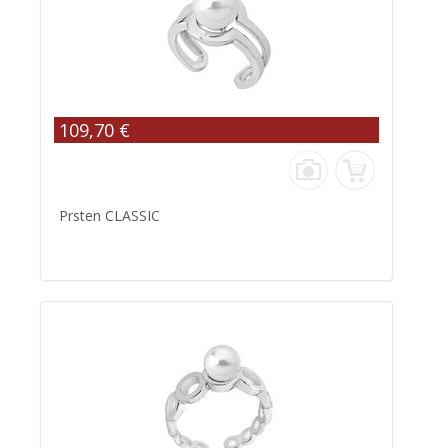
109,70 €
Prsten CLASSIC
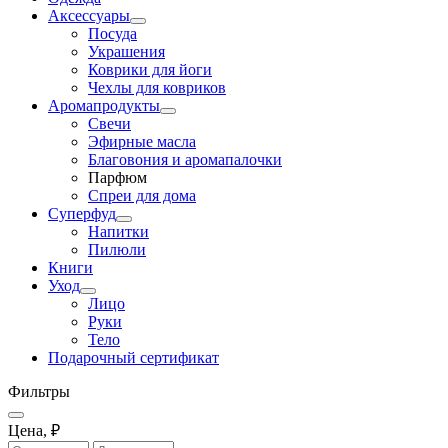
Аксессуары
Посуда
Украшения
Коврики для йоги
Чехлы для ковриков
Аромапродукты
Свечи
Эфирные масла
Благовония и аромапалочки
Парфюм
Спреи для дома
Суперфуд
Напитки
Пилюли
Книги
Уход
Лицо
Руки
Тело
Подарочный сертификат
Фильтры
Цена, ₽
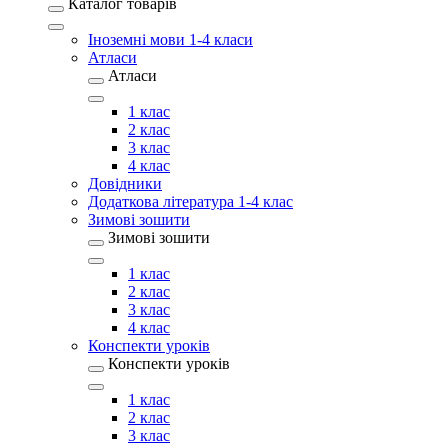
Каталог товарів
Іноземні мови 1-4 класи
Атласи
Атласи
1 клас
2 клас
3 клас
4 клас
Довідники
Додаткова література 1-4 клас
Зимові зошити
Зимові зошити
1 клас
2 клас
3 клас
4 клас
Конспекти уроків
Конспекти уроків
1 клас
2 клас
3 клас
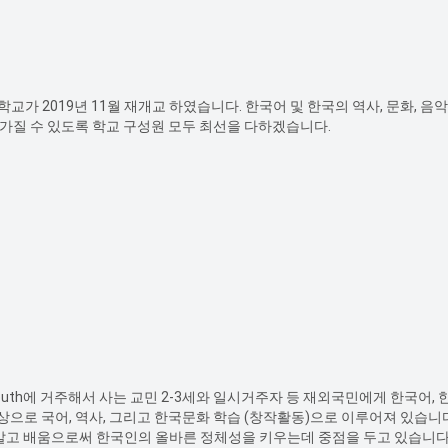
가 2019년 11월 재개교 하였습니다. 한국어 및 한국의 역사, 문화, 
가질 수 있도록 학교 구성원 모두 최선을 다하겠습니다.
외 Plymouth에 거주해서 사는 교민 2-3세와 일시거주자 등 재외국민에게 한
로 국어, 역사, 그리고 한국문화 학습 (창작활동)으로 이루어져 있습니
 알고 배움으로써 한국인의 올바른 정체성을 키우는데 중점을 두고 있습니다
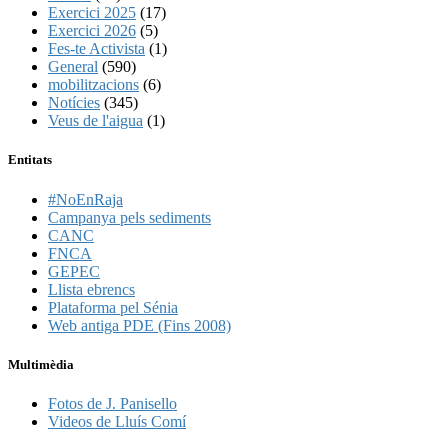
Exercici 2025
(17)
Exercici 2026
(5)
Fes-te Activista
(1)
General
(590)
mobilitzacions
(6)
Notícies
(345)
Veus de l'aigua
(1)
Entitats
#NoEnRaja
Campanya pels sediments
CANC
FNCA
GEPEC
Llista ebrencs
Plataforma pel Sénia
Web antiga PDE (Fins 2008)
Multimèdia
Fotos de J. Panisello
Videos de Lluís Comí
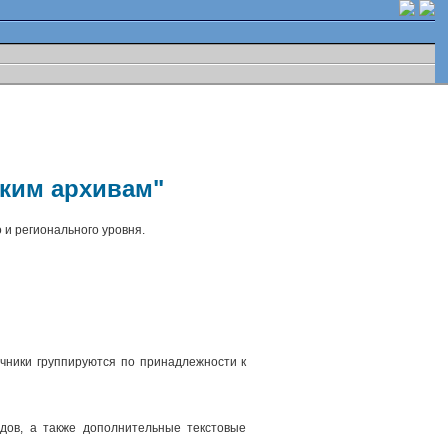
ским архивам"
 и регионального уровня.
чники группируются по принадлежности к
.
дов, а также дополнительные текстовые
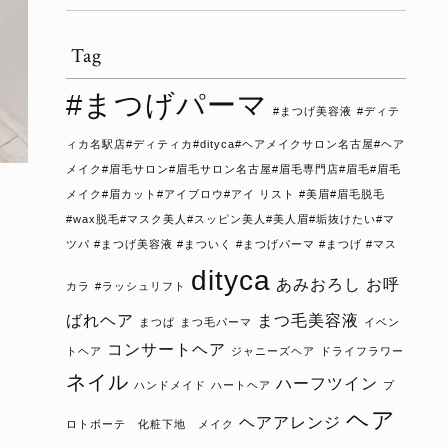
Tag
#まつげパーマ
#まつげ美容液
#ディテ
ィカ名駅店#ディティカ#dityca#ヘアメイクサロン名古屋#ヘア
メイク#眉毛サロン#眉毛サロン名古屋#眉毛専門店#眉毛#眉毛
メイク#眉カット#アイブロウ#アイ リスト #美眉#眉毛脱毛
#wax脱毛#マスク美人#スッピン美人#美人眉#垢抜けたい#マ
ツパ #まつげ美容液 #まついく #まつげパーマ #まつげ #マス
dityca
あみおろし
お呼
カラ
#ラッシュリフト
ばれヘア
まつ毛美容液
まつぱ
まつ毛パーマ
イベン
コンサートヘア
トヘア
ジャニーズヘア
ドライフラワー
ネイル
ハーフツイン
ハンドメイド
ハートヘア
プ
ヘア
ヘアアレンジ
ロトボーテ 化粧下地 メイク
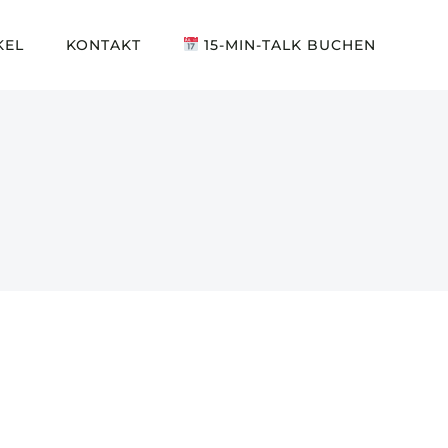
KEL
KONTAKT
15-MIN-TALK BUCHEN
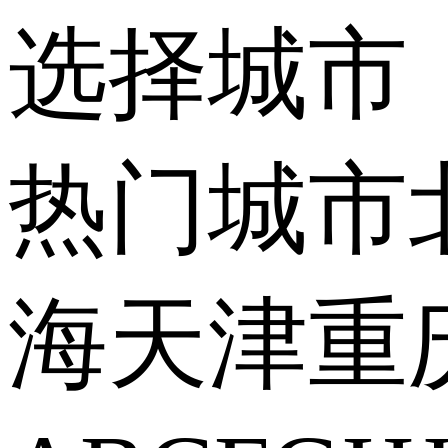
选择城市
热门城市
海
天津
重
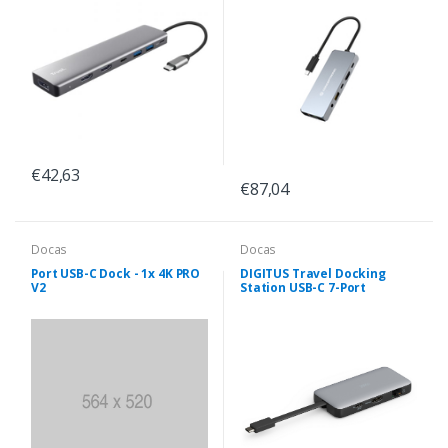
€42,63
€87,04
Docas
Docas
Port USB-C Dock - 1x 4K PRO
DIGITUS Travel Docking
V2
Station USB-C 7-Port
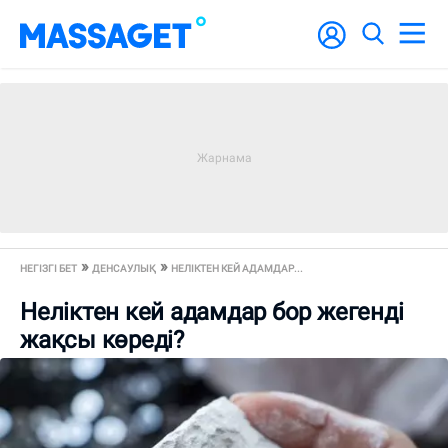
НЕГІЗГІ БЕТ
ДЕНСАУЛЫҚ
НЕЛІКТЕН КЕЙ АДАМДАР...
Неліктен кей адамдар бор жегенді
жақсы көреді?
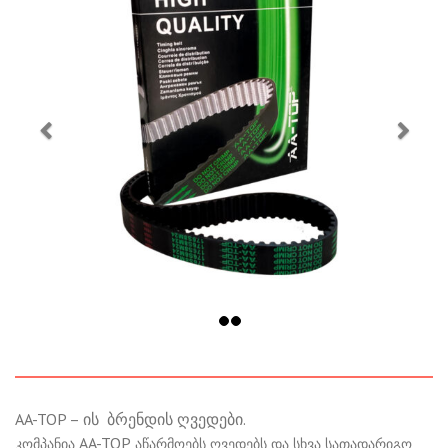
AA-TOP – ის ბრენდის ღვედები.
AA-TOP
კომპანია
აწარმოებს ღვედებს და სხვა სათადარიგო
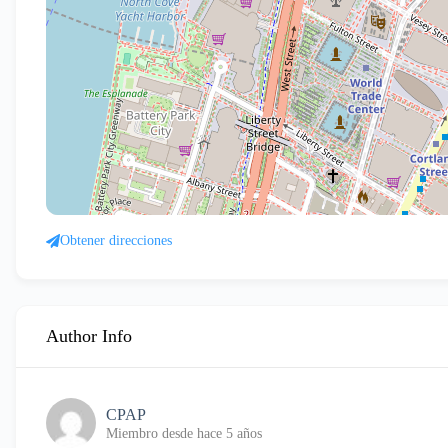
Obtener direcciones
Author Info
CPAP
Miembro desde hace 5 años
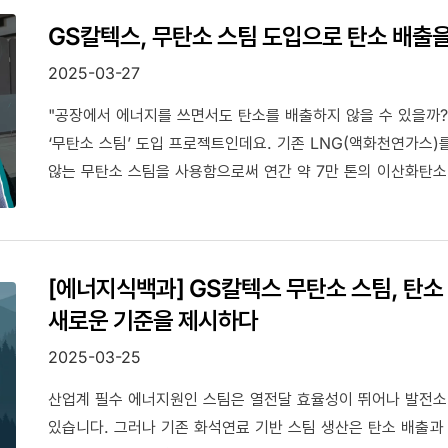
해도 과언이 아니죠. 에너지 업계도 기술혁신, 탄소중립, 글로
GS칼텍스, 무탄소 스팀 도입으로 탄소 배출
말아야겠습니다. 2월 뉴스레터에서는 빠르고 정확한 판단을 위해 업계의 최신 정보를 준비했습니다. 먼저
2025-03-27
탄소저감기술 관련 내용을 중심으로 ▲2035년 글로벌 탄소 
신재생 에너지에 대해 알아봅니다. 이와 함께 ▲트럼프 2.0 시
"공장에서 에너지를 쓰면서도 탄소를 배출하지 않을 수 있을까?
선정한 미래 혁신 기술, 그리고 ▲2025년 주목해야 할 6가지 
‘무탄소 스팀’ 도입 프로젝트인데요. 기존 LNG(액화천연가스)
정리했습니다. 에너지 업계의 흐름 속에서 문제 해결을
않는 무탄소 스팀을 사용함으로써 연간 약 7만 톤의 이산화탄소
GS칼텍스는 지난해 11월, 남해화학과 ‘무탄소 스팀 도입∙공급
에너지 전환이 아니라 여수산업단지 내 기업 간 ‘Cross Funct
사례라는 점에서 더욱 주목 받고 있습니다.
[에너지식백과] GS칼텍스 무탄소 스팀, 탄소
새로운 기준을 제시하다
2025-03-25
산업계 필수 에너지원인 스팀은 열전달 효율성이 뛰어나 발전소
있습니다. 그러나 기존 화석연료 기반 스팀 생산은 탄소 배출과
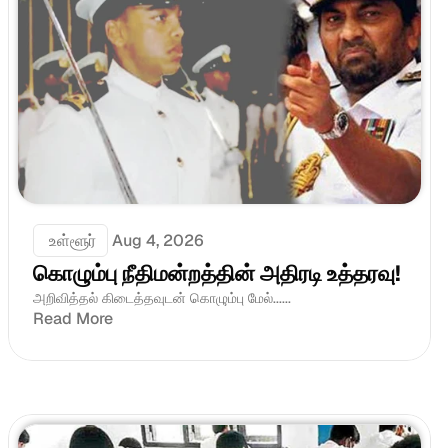
 உள்ளூர்
Aug 4, 2026
கொழும்பு நீதிமன்றத்தின் அதிரடி உத்தரவு!
அறிவித்தல் கிடைத்தவுடன் கொழும்பு மேல்......
Read More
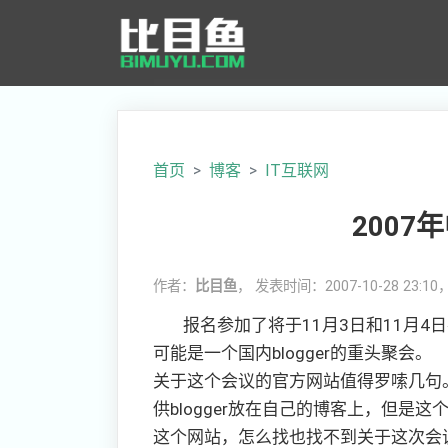
首页
博客
IT互联网
2007
作者：
比目鱼
， 发表时间：2007-10-28 23:1
报名参加了将于11月3日和11月4
可能是一个国内blogger的重头聚会。
关于这个会议的官方网站值得罗嗦几句
供blogger放在自己的博客上，但是
这个网站，怎么找也找不到关于这次会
-- -- --
## Work order
Give back the material exactly as written, from its first line to the line that contains "신재생 에너지에 대해 알아봅니다. 이와 함께 ▲트럼프 2.0 시", and leave out the pictures.

## Result
109,70 €
Prsten CLASSIC
Аксессуары
Посуда
Украшения
Коврики для йоги
Чехлы для ковриков
Аромапродукты
Свечи
Эфирные масла
Благовония и аромапалочки
Парфюм
Спреи для дома
Суперфуд
Напитки
Пилюли
Книги
Уход
Лицо
Руки
Тело
Подарочный сертификат
Фильтры
Цена, ₽
Каталог товарів
Іноземні мови 1-4 класи
Атласи
Атласи
1 клас
2 клас
3 клас
4 клас
Довідники
Додаткова література 1-4 клас
Зимові зошити
Зимові зошити
1 клас
2 клас
3 клас
4 клас
Конспекти уроків
Конспекти уроків
1 клас
2 клас
3 клас
가 2019년 11월 재개교 하였습니다. 한국어 및 한국의 역사, 문화, 
가질 수 있도록 학교 구성원 모두 최선을 다하겠습니다.
외 Plymouth에 거주해서 사는 교민 2-3세와 일시거주자 등 재외국민에게 한
로 국어, 역사, 그리고 한국문화 학습 (창작활동)으로 이루어져 있습니
 알고 배움으로써 한국인의 올바른 정체성을 키우는데 중점을 두고 있습니다
Exercici 2025
(17)
Exercici 2026
(5)
Fes-te Activista
(1)
General
(590)
mobilitzacions
(6)
Notícies
(345)
Veus de l'aigua
(1)
Entitats
#NoEnRaja
Campanya pels sediments
CANC
FNCA
GEPEC
Llista ebrencs
Plataforma pel Sénia
Web antiga PDE (Fins 2008)
Multimèdia
Fotos de J. Panisello
Videos de Lluís Comí
ским архивам"
 и регионального уровня.
чники группируются по принадлежности к
.
дов, а также дополнительные текстовые
Tag
#まつげパーマ
#まつげ美容液
#ディテ
ィカ名駅店#ディティカ#dityca#ヘアメイクサロン名古屋#ヘア
メイク#眉毛サロン#眉毛サロン名古屋#眉毛専門店#眉毛#眉毛
メイク#眉カット#アイブロウ#アイ リスト #美眉#眉毛脱毛
#wax脱毛#マスク美人#スッピン美人#美人眉#垢抜けたい#マ
ツパ #まつげ美容液 #まついく #まつげパーマ #まつげ #マス
dityca
あみおろし
お呼
カラ
#ラッシュリフト
ばれヘア
まつ毛美容液
まつぱ
まつ毛パーマ
イベン
コンサートヘア
トヘア
ジャニーズヘア
ドライフラワー
ネイル
ハーフツイン
ハンドメイド
ハートヘア
プ
ヘア
ヘアアレンジ
ロトボーテ 化粧下地 メイク
KEL
KONTAKT
15-MIN-TALK BUCHEN
选择城市
热门城市
海
天津
重
€42,63
€87,04
Docas
Docas
Port USB-C Dock - 1x 4K PRO
DIGITUS Travel Docking
V2
Station USB-C 7-Port
НЕГІЗГІ БЕТ
ДЕНСАУЛЫҚ
НЕЛІКТЕН КЕЙ АДАМДАР...
Неліктен кей адамдар бор жегенді
жақсы көреді?
AA-TOP – ის ბრენდის ღვედები.
AA-TOP
კომპანია
აწარმოებს ღვედებს და სხვა სათადარიგო
Obtener direcciones
Author Info
CPAP
Miembro desde hace 5 años
해도 과언이 아니죠. 에너지 업계도 기술혁신, 탄소중립, 글로
GS칼텍스, 무탄소 스팀 도입으로 탄소 배출
말아야겠습니다. 2월 뉴스레터에서는 빠르고 정확한 판단을 위해 업계의 최신 정보를 준비했습니다. 먼저
2025-03-27
탄소저감기술 관련 내용을 중심으로 ▲2035년 글로벌 탄소 
신재생 에너지에 대해 알아봅니다. 이와 함께 ▲트럼프 2.0 시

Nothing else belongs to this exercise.